Lee Sa-rang receives treatment in an incubator two days after her birth at Asan Medical Center in Pungnap-dong, Seoul.

Asan Medical Center (AMC) said it has discharged Lee Sa-rang, Korea’s smallest baby, after nearly six months of intensive care.

Sa-rang, born on Jan. 25, was the smallest baby to be born in Korea. She weighed 302 grams and was 21.5 centimeters tall and had premature lungs. Experts at the hospital predicted that she had less than 1 percent chance of surviving.

After Sa-rang spent the next few months at a neonatal intensive care unit, however, she miraculously recovered to full health and was allowed to leave the hospital with her parents.

The survival of premature infants weighing less than 400 grams is rare worldwide. Sa-rang will become the 26th smallest baby in the world to recover to full health among the 201 premature babies enrolled in the University of Iowa’s ultra-premature babies (less than 400 grams) site.

Premature babies who weigh less than a kilogram have underdeveloped organs and face various complications that pose life-threatening risks. The length of a needle used for any form of treatment is similar to the length of the forearm of the baby making insertion difficult. Also, any blood work is hard to obtain as a few drops of blood can cause anemia and even if surgery is inevitable, the babies are too small to operate.

Because of such circumstances, premature infants cannot receive help from medical equipment such as catapults or cardiopulmonary aids and are dependent on the experiences of the medical professionals who treat them.

Sa-rang had similar complications as she was born after only 24 weeks, which had left her with incomplete alveoli. Doctors only managed to save her after giving her CPR.

A week after her birth, Sa-rang went through another life and death moment as her weight went below 300 grams. The hospital was on high alert as there have been only a few cases where premature babies that weigh less than 300 grams survived.

Her parents made enormous efforts to bring her back to full health.

After the doctors recommended breast milk to prevent Sa-rang from getting necrotizing enterocolitis, an illness that stops the bowels from functioning, Lee In-seon, Sa-rang’s mother, immediately started producing breast milk every day despite her condition and Lee Chung-gu, her father, fed her the milk daily.

With her parent’s devotion, Sa-rang managed to recover her health, and her weight increased to 600 grams. She weighed three kilograms when she left the hospital.

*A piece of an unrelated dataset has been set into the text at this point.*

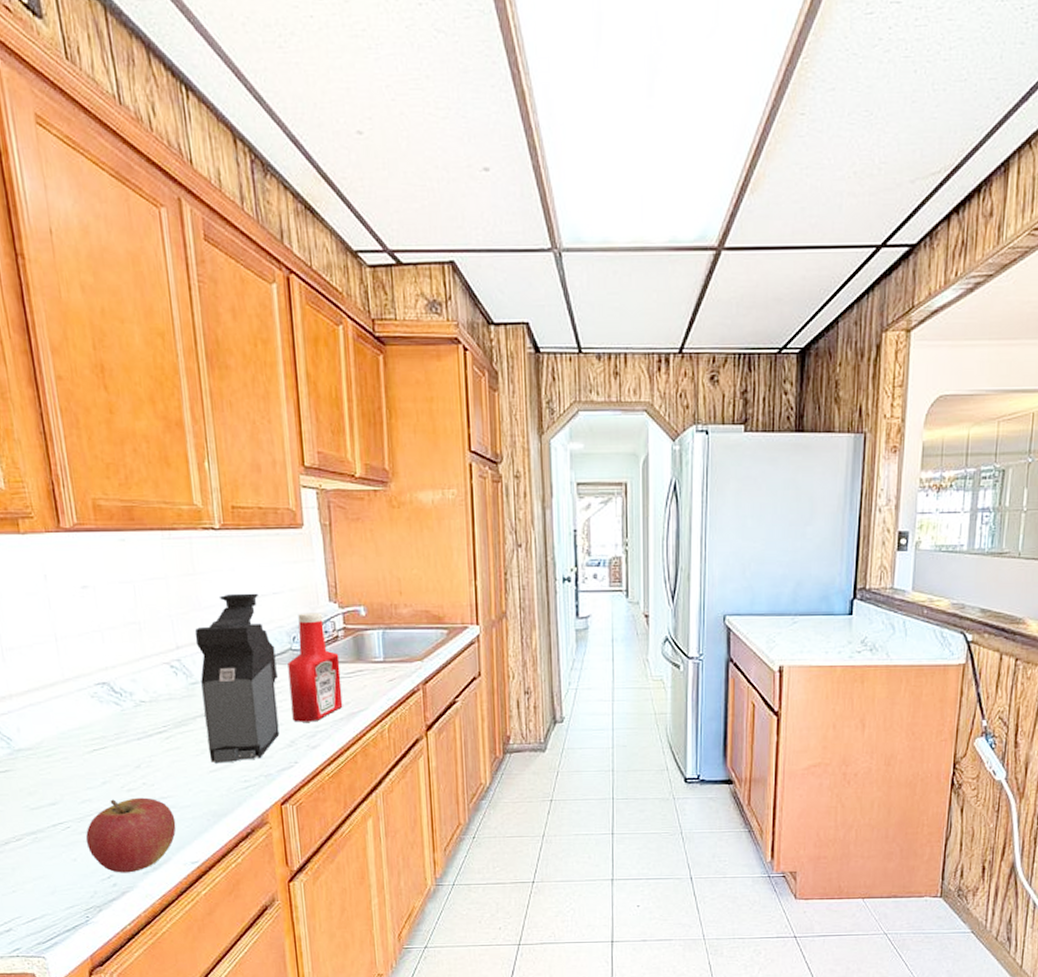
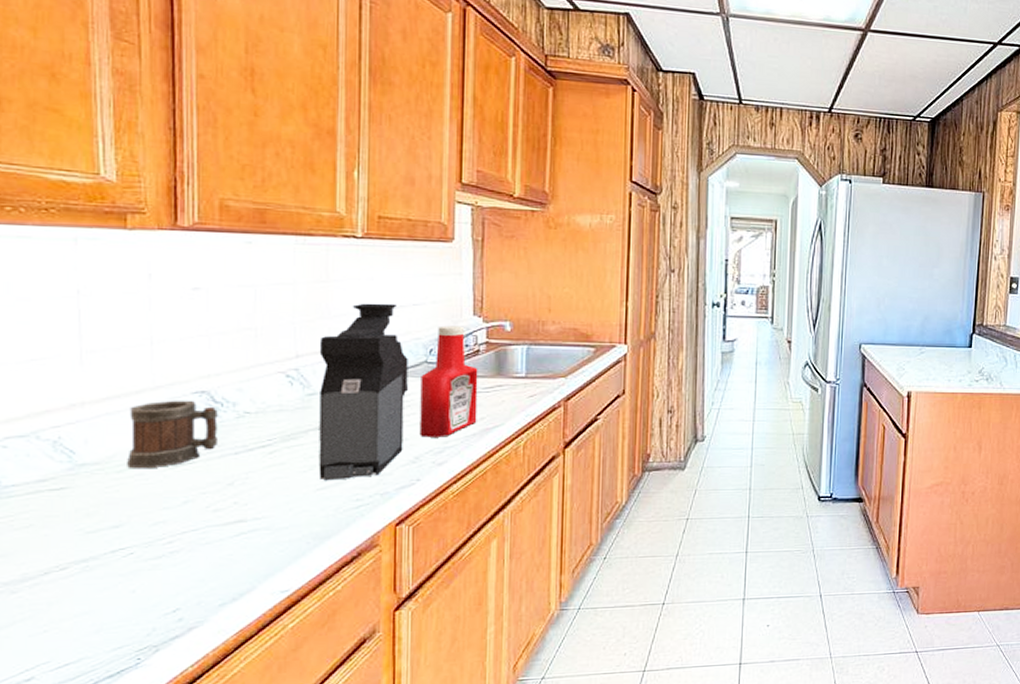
mug: none [47,691,122,754] -> present [127,400,218,469]
apple: present [86,797,176,873] -> none [151,518,268,606]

According to the hospital, about 3,000 premature babies, weighing less than 1.5 kilograms, are born in Korea every year. The number is three times higher when compared to the premature births 20 years ago.

In the past three years, 163 extremely premature babies - weighing less than 500 grams - were born in Korea. However, their survival rate has also increased continuously and has reached 28 percent.

AMC has also seen 33 extremely premature babies in the past five years, with 52 percent of these premature infants surviving.

“In recent years, the domestic fertility rate has been declining, but the birth rate of a premature infant is rising due to maternal aging and the increase of artificial pregnancy,” said Professor Lee Byung-sup, the head of the infant department at the hospital. “Fortunately, the development of treatment technology has also improved the success rate on treating such premature babies.”

In the treatment of premature infants with survival limitations, the love and devotion of the medical staff such as doctors and nurses are still important, however, Lee noted.

“The hospital hopes that Sa-rang’s case will open up new possibilities and hope for the treatment of premature infants in Korea,” he said.